Tucked into a very old and very modest building in Brighton is Boston’s most state of the art high school. In fact, it has become a model the world over. There are laptop computers for every student. PowerPoint presentations and website construction are as common as term papers and homework. And it’s all found in a public high school.
First period at TechBoston Academy, students head not for their lockers, but for their laptops. At TechBoston, there are laptops for all. Here, students are wired by wireless. The days of projects done with poster board and magic marker are numbered, replaced by PowerPoint and Microsoft Excel.

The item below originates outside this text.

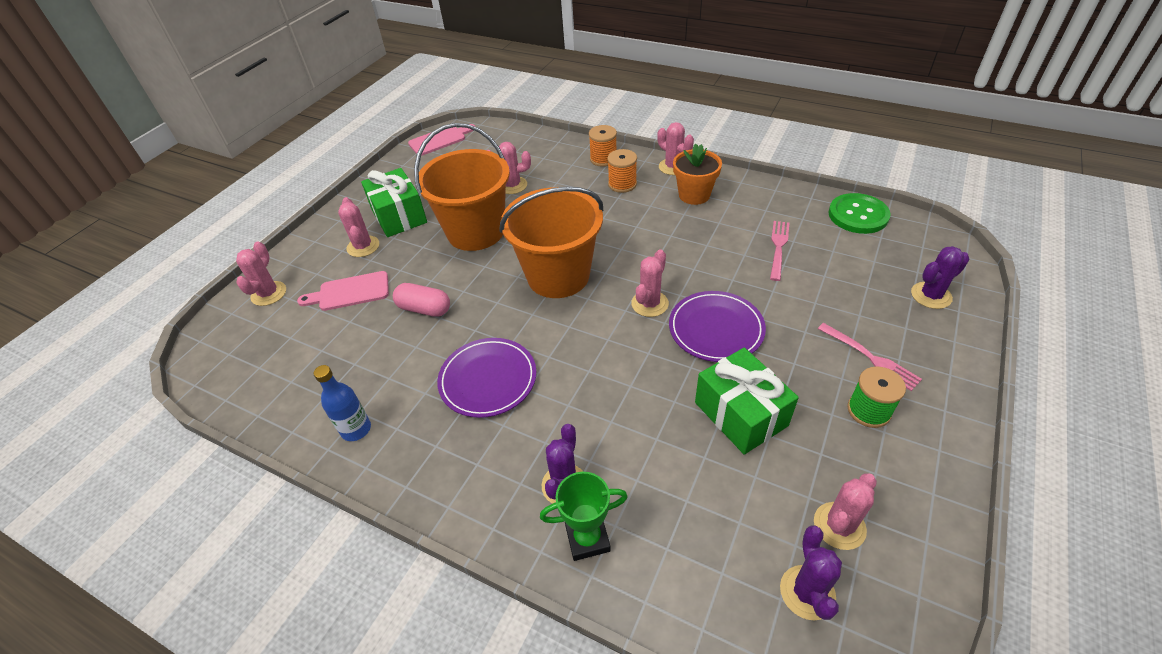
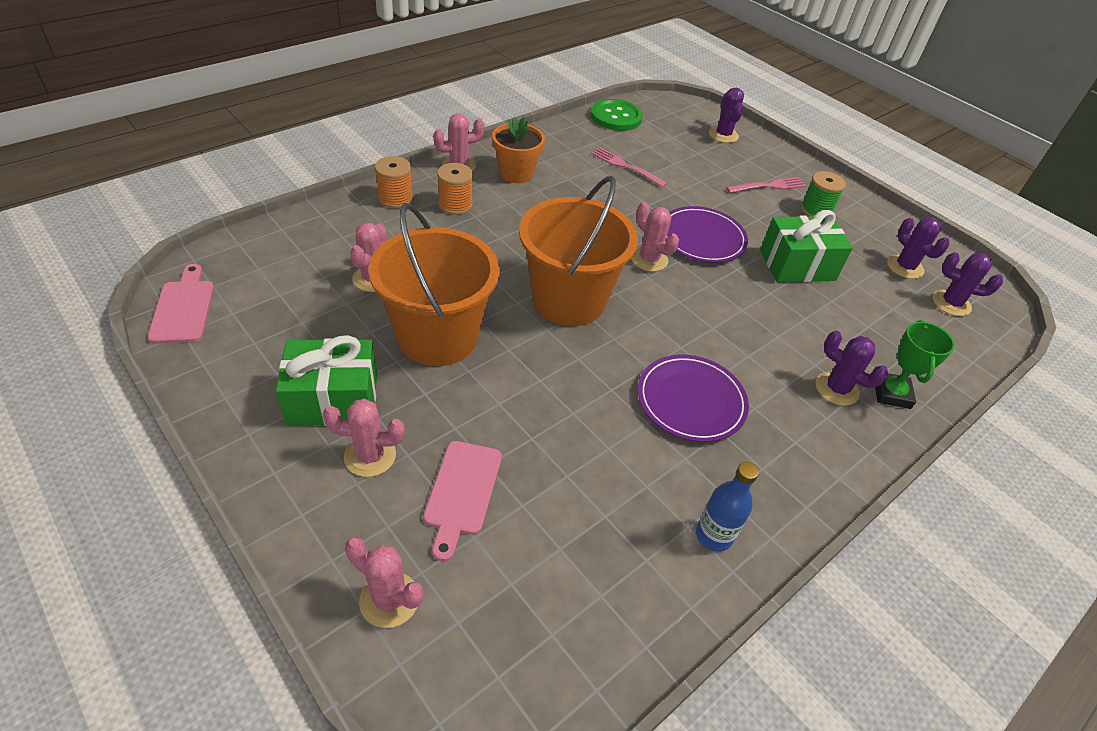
camera: 75 degrees left, 0 degrees up
(424, 309) = (548, 423): pink capsule -> none
(839, 526) = (905, 267): pink cactus -> purple cactus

Even the chalkboard has gone the way of the Commodore, replaced by interactive Smartboards.
Mary Skipper is the headmaster of TechBoston. “This generation has grown up in a world of videos and music and computers,” she says. “To go back and revert to a chalkboard doesn’t work for these kids.” But the technology is working for the 80-some students selected in a random lottery to be TechBoston’s inaugural class last fall. “It’s the best part, just coming here,” says 16-year-old student Isaiah Brown.
TechBoston is a small pilot school with a longer school day that runs from 8:30 to 4:30. It also has an extended school year that runs through the summer, and class sizes are small. “You know all [the teachers] care,” says Brown. What’s more, TechBoston is entirely interactive, with homework emailed back and forth and teachers monitoring what students are doing on their laptops from their own central computer. As for the days of pen, paper and bluebooks, that’s the way it was.